ALTIN HALKA - 12 - 2 Yazdır E-posta
Alî Râmitenî hazretlerinin "kuddise sirruh" sohbet halkası genişledi. İlim ve Tasavvuf talipleri dünyânın her tarafından onun huzûruna koşuyorlardı. Herkes bilemediği ve çözemediği suâllerin cevabını ondan soruyordu. Kısaca Azîzân hazretleri dünyâya İslâmiyyeti yayan bir güneş gibi idi. Harezmde de pek çok talebe yetiştiren Alî Râmitenî hazretleri 721 [m. 1321] veyâ 728 [m. 1328] yılında 130 yaşında iken vefât etti. İhtiyâç sâhipleri kabrini ziyâret ederek, mübârek rûhâniyyetinden istifâde etmektedirler.
 
Alî Râmitenî hazretlerinin iki oğlu olup, ikisi de zâhirî ve zâtınî ilimlerde söz sahibi idiler. Hâce Azîzân "kuddise sirruh", vefâtından sonra bulunduğu yerdeki talebelerle meşgûl olmayı küçük oğlu İbrâhîme bıraktı. Büyük oğlu da zâhirî ve bâtınî ilimlerde çok ileri olduğu hâlde, insanlara doğru yolu gösterme vazîfesi, niye büyük oğluna verilmedi? diye, bunları tanıyanlarda bir düşünce hâsıl oldu. Büyük âlim Hâce Alî Râmitenî hazretleri, bu düşünceleri anlayıp buyurdu ki: (Büyük oğlum bizden sonra fazla yaşamaz. Kısa zamânda bize kavuşur.) Gerçekten onun vefâtından on dokuz gün sonra büyük oğlu da babasına kavuştu.
 
Azîzân hazretlerinin dört büyük halîfesi olup, hepsi de fazîlet ve kemâl sahibi idiler. Her biri, onun vefâtından sonra, bu büyüklerin yolunu öğrenmek isteyen talebeye ders öğretmekle meşgûl oldular. Dördüncüsü ve halîfelerinin en büyüğü, Hâce Muhammed Bâbâ Semmâsîdir "kuddise sirruh". Azîzân hazretleri vefâtı yaklaştığında, bütün talebelerini yetiştirmesi için onu vazîfelendirdi. Yani Muhammed Bâbâ Semmâsî hazretlerini vekîl bıraktı.

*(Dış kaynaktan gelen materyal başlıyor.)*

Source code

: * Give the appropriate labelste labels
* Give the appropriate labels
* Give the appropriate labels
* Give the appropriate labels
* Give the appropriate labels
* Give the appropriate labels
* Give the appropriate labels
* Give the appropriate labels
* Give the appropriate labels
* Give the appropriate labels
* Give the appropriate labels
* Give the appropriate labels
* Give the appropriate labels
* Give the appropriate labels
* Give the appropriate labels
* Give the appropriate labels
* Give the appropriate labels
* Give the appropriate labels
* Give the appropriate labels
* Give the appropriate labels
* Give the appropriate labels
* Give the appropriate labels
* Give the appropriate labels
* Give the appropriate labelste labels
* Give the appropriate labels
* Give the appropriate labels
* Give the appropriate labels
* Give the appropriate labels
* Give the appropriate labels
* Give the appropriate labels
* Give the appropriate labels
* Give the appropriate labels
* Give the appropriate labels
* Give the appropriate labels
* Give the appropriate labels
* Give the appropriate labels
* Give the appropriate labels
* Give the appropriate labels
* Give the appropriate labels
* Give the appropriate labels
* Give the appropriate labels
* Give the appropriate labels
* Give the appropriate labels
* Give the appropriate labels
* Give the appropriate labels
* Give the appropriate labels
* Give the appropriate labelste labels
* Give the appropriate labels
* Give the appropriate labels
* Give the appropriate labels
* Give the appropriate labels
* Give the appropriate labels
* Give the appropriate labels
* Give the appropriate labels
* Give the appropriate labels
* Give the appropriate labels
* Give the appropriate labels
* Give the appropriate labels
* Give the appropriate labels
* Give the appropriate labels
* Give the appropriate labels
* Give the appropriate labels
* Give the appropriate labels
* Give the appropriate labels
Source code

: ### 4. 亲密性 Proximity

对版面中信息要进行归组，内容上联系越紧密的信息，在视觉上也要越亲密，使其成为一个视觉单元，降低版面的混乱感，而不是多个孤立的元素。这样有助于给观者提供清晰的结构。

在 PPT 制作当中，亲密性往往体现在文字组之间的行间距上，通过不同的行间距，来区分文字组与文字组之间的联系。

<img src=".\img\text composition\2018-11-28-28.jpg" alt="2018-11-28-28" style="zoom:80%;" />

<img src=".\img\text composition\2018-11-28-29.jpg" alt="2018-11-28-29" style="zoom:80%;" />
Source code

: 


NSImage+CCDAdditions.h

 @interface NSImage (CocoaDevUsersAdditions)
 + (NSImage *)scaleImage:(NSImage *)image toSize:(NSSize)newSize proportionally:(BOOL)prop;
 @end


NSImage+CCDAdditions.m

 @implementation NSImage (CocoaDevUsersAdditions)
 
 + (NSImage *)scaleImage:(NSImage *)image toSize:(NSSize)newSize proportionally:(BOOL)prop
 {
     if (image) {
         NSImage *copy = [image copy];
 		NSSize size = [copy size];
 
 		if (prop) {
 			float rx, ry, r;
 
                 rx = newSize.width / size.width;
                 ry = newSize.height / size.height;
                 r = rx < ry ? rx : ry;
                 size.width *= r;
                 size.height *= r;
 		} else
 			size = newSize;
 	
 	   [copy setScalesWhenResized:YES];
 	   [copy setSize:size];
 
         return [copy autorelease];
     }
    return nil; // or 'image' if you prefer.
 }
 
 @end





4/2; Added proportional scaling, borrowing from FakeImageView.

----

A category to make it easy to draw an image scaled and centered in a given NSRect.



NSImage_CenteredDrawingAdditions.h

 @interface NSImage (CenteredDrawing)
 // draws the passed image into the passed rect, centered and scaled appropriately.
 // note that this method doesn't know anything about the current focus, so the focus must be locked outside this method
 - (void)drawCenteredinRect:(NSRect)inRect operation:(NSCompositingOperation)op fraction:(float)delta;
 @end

Alî Râmitenî hazretleri ile aynı yüzyılda yaşayan büyük âlim Rükneddîn Alâüddevle Semnânî "rahmetullahi aleyh", zamân zamân Alî Râmitenî hazretlerine mektup yazar ve suâller sorardı. Bir gün yine bir talebesi gelerek Alî Râmitenî hazretlerine, hocasının bazı suâllerine cevap istediğini bildirdi.
 
Suâllerinden birisi şöyle idi:
”Biz, gelenlere her hizmeti yaptığımız hâlde, gelenler size gelir. Biz mükellef sofralar, çeşit çeşit yemekler ikrâm ettiğimiz hâlde, sizde böyle bir şey yok iken, yine de insanlar sizden râzı, bizden değillerdir. Bunun sebebi nedir?“
Cevap: Minnet karşılığı hizmet edenler çoktur. Hizmetini minnet bilenler ise azdır. Çalışınız ki, hizmetinizi minnet bilesiniz. O zamân şikâyetçiniz olmaz.
 
İkinci suâl: Duyduğumuza göre, sizi Hızır aleyhisselâm terbiye etmiş. Bu nasıl olmuştur?
Cevap: Allahü teâlâ’nın, zâtına âşık öyle kulları vardır ki, Hızır aleyhisselâm da onlara âşıkdır.
 
Üçüncü suâl: İşittik ki, siz gizli zikr yerine açık zikrle uğraşmaktasınız. Bu nasıl olur?
Cevap: Biz de işittik ki, siz, gizli zikirle meşgûl imişsiniz. Mâdemki işittik, demek sizin ki de gizli zikr değildir. Gizli zikirden murat, hiçbir şeyin bilinmemesi demek ise, o zamân gizli zikrle meşgûl olmak veyâ açık zikirle meşgûl olmak müsâvîdir.